Diese Zeile aus dem Vaterunser ist der Kern der Vergebung. Sie hat eine Tiefe, die sich erst beim gründlichen Überdenken erschließt.
Millionen von Christen beten täglich das Vaterunser und man möchte meinen, dass das der Menschheit zum Segen gereicht. Doch das Gegenteil scheint der Fall zu sein. Das Schuldkonto der Menschen erhöht sich von Sekunde zu Sekunde. Woran mag das liegen? Verstehen wir etwas falsch? Wenn man die beiden zitierten Satzsequenzen einmal für sich selbst umkehrt, dann würde es heißen: In dem Maße, wie wir unseren Schuldigern vergeben, wird auch uns vergeben. Das ergibt gleichsam einen anderen, einen verwandelten Sinn. Es kehrt die Verhältnisse gewissermaßen um und würde bedeuten, dass wir mit dem Vergeben beginnen müssten. Wir selbst müssten den ersten Schritt tun und der Vergebung eine Chance einräumen.
Aber wie kann das geschehen? Wie können wir wirklich vergeben? Schon alleine das Wort gibt einen Hinweis: ver – geben. Man gibt etwas. Und die Vorsilbe "ver“ deutet einen Richtungswechsel an. Es geht also um ein Geben und um eine ganz andere Richtung, man könnte auch sagen, eine ganz andere Ebene. Schuldig werden wir auf der menschlichen Ebene und Vergebung geschieht auf einer übergeordneten Ebene – wie auch immer man diese Ebene bezeichnen mag: Geist, Gott, vollkommene Liebe, Himmelreich. Auf der menschlichen Ebene regiert der Verstand und das von ihm erschaffene "Ego“, das schuldig wird. Auf der übergeordneten Ebene gelten andere Gesetze, Gesetze der vollkommenen Liebe.
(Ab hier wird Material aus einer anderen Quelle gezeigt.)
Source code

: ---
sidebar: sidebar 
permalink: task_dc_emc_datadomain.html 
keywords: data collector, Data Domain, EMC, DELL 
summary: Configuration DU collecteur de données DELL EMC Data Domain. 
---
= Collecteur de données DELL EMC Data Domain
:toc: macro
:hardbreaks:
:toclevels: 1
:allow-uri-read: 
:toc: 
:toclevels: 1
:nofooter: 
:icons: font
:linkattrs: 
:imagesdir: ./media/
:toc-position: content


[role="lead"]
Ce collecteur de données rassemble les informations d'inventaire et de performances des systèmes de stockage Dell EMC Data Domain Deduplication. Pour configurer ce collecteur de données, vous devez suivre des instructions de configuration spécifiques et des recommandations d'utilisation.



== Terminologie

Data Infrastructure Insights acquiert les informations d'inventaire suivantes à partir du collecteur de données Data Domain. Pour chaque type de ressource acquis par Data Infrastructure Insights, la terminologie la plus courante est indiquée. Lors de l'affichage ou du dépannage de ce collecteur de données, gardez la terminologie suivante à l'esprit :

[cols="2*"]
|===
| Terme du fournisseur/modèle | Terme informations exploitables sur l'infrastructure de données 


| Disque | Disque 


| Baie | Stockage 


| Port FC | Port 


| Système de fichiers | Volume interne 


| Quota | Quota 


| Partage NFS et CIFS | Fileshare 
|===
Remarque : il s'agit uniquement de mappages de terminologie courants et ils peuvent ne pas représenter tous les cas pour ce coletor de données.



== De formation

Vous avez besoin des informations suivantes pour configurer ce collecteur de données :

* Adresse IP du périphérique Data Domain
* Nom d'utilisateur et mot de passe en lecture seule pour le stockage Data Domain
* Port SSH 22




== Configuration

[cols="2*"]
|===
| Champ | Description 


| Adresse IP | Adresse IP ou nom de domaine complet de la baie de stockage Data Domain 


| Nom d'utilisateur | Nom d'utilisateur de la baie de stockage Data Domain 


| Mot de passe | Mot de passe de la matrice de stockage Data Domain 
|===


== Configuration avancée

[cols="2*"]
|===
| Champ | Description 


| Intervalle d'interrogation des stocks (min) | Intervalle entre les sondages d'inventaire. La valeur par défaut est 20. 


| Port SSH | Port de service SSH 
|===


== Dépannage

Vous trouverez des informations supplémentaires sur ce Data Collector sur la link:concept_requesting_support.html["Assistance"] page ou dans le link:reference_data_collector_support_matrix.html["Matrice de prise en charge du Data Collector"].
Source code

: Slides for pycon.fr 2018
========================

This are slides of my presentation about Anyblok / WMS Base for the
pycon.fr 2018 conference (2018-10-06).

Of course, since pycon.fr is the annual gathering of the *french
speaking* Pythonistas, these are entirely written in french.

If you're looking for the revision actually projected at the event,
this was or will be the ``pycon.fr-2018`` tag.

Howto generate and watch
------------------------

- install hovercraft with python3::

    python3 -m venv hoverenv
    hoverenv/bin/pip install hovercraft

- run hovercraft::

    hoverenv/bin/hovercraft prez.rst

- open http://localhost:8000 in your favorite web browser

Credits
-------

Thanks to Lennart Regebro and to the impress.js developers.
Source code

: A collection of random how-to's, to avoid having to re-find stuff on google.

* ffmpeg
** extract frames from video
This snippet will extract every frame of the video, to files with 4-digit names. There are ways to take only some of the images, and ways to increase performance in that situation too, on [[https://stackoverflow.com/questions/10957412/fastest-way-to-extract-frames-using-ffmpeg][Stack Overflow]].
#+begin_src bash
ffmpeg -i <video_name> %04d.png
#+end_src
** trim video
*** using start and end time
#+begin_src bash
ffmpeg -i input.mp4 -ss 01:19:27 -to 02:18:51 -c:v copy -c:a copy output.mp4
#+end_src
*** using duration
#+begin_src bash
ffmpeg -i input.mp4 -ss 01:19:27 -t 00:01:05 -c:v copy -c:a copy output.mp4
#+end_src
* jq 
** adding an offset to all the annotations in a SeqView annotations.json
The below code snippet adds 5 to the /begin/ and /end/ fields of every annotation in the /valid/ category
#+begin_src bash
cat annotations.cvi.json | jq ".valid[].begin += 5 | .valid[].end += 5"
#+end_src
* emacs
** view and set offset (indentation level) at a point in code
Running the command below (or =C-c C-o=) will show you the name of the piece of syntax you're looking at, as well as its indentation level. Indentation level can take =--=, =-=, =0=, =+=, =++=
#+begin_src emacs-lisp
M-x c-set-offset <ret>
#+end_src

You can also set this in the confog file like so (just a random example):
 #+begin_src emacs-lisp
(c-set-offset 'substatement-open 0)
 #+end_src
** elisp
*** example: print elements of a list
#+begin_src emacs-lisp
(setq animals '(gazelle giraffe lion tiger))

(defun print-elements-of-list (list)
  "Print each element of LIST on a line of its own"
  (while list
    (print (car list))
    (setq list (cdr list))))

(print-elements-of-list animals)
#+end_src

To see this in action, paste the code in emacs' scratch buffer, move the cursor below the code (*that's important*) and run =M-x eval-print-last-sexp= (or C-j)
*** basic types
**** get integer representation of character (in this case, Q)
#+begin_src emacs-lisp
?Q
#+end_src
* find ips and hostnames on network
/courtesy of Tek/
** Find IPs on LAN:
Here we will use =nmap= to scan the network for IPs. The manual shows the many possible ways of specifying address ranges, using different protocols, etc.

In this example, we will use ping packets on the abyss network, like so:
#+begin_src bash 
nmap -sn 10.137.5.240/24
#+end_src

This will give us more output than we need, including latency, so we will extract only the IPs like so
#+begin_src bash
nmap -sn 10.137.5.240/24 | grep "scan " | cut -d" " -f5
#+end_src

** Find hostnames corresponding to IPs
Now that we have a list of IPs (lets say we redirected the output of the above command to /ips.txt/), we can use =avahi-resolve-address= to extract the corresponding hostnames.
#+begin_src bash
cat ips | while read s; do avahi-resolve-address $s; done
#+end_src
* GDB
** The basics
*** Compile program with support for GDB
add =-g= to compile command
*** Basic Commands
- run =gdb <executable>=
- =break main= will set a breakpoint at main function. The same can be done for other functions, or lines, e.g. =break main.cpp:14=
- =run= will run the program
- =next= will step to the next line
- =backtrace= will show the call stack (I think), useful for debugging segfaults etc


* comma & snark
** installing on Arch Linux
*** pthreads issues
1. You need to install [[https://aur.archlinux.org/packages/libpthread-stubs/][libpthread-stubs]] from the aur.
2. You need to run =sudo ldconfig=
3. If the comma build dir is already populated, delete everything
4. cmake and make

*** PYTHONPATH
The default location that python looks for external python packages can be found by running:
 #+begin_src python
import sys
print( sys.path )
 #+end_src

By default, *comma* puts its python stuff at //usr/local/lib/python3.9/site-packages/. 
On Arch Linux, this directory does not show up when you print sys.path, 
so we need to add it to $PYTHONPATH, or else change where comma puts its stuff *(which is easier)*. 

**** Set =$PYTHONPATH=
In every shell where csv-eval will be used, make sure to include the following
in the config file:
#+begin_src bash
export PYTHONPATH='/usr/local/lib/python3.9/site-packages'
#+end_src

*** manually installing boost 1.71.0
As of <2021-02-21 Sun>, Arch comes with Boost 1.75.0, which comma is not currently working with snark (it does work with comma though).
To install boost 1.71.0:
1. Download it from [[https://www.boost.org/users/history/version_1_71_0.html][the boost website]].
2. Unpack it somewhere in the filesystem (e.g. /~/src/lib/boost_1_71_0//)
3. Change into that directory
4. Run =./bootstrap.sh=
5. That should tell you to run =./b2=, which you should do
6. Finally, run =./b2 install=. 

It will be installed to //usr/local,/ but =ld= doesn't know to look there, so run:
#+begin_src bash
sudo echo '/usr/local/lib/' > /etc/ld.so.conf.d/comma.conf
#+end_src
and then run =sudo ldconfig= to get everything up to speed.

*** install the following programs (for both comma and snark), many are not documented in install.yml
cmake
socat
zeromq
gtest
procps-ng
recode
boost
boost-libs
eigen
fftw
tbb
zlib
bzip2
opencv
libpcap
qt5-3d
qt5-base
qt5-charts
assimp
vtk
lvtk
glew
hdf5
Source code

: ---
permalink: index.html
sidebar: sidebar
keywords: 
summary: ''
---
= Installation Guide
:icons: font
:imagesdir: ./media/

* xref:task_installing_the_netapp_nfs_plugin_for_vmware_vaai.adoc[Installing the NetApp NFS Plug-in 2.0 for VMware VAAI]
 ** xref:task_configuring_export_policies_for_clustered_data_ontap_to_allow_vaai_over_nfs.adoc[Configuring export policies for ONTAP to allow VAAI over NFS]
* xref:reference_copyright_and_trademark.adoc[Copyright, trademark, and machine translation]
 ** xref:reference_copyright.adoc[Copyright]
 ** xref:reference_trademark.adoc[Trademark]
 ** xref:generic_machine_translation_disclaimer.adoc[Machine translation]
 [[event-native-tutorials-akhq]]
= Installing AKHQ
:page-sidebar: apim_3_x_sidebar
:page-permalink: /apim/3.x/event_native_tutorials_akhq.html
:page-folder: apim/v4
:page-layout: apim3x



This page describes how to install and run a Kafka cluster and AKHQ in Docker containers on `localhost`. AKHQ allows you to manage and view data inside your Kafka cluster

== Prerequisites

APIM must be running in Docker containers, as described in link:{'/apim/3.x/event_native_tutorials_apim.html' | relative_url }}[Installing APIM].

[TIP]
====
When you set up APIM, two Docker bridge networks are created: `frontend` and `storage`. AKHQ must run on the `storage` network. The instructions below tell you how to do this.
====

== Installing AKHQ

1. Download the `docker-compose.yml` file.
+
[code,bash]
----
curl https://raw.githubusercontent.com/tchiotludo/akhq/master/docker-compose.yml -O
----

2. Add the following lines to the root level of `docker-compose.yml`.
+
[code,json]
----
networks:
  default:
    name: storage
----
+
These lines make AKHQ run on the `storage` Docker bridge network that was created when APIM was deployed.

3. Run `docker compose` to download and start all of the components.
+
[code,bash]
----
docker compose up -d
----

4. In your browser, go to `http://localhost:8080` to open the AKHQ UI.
Vieles, was uns auf der menschlichen Ebene begegnet, ist auch mit Schuld behaftet. Daher ist wirkliche Vergebung auf dieser Ebene schwierig. Sie wird erst möglich, wenn es uns gelingt, die übergeordnete Ebene zu erreichen, sich ihrer bewusst zu werden. Einem Schuldiger zu vergeben, würde demnach bedeuten, das Ereignis, den Umstand oder die Situation, dieser anderen Ebene anzuvertrauen, in diese andere Richtung zu zielen, alles ihr zu übergeben. Es würde gleichzeitig bedeuten, alles auf der Ebene des Ego loszulassen. Das heißt, die Gedanken, die Empfindungen, die Willensimpulse, die sich mit einem Ereignis, einer Situation oder einem Umstand von Schuld verbunden haben, einfach loszulassen, fallen zu lassen, weil erkannt wurde, dass sie keine Bedeutung haben, angesichts der übergeordneten Ebene. Dieses Erkennen ist der erste Schritt zu Vergebung. Alles, was wir so loslassen können, weil es seine Bedeutung für uns verloren hat, fällt gleichsam ins Nichts, in das Vakuum der vollkommenen Liebe, die uns von allen Seiten umgibt. Dort wird alle Schuld neutralisiert und verwandelt. Dieses Vakuum vollkommener Liebe – man kann es auch als Gott bezeichnen – sorgt für die endgültige Vergebung, aber erst, wenn wir unseren Schuldnern "vergeben“ haben durch wirkliches und vollkommenes Loslassen.
Je mehr Menschen sich der beiden angedeuteten Ebenen bewusst werden und danach handeln, desto eher kann das Schuldkonto der Menschheit verringert werden. Ein Gebet nur nachsprechen genügt dabei nicht. Es will auch in seiner Tiefe verstanden und verwirklicht werden.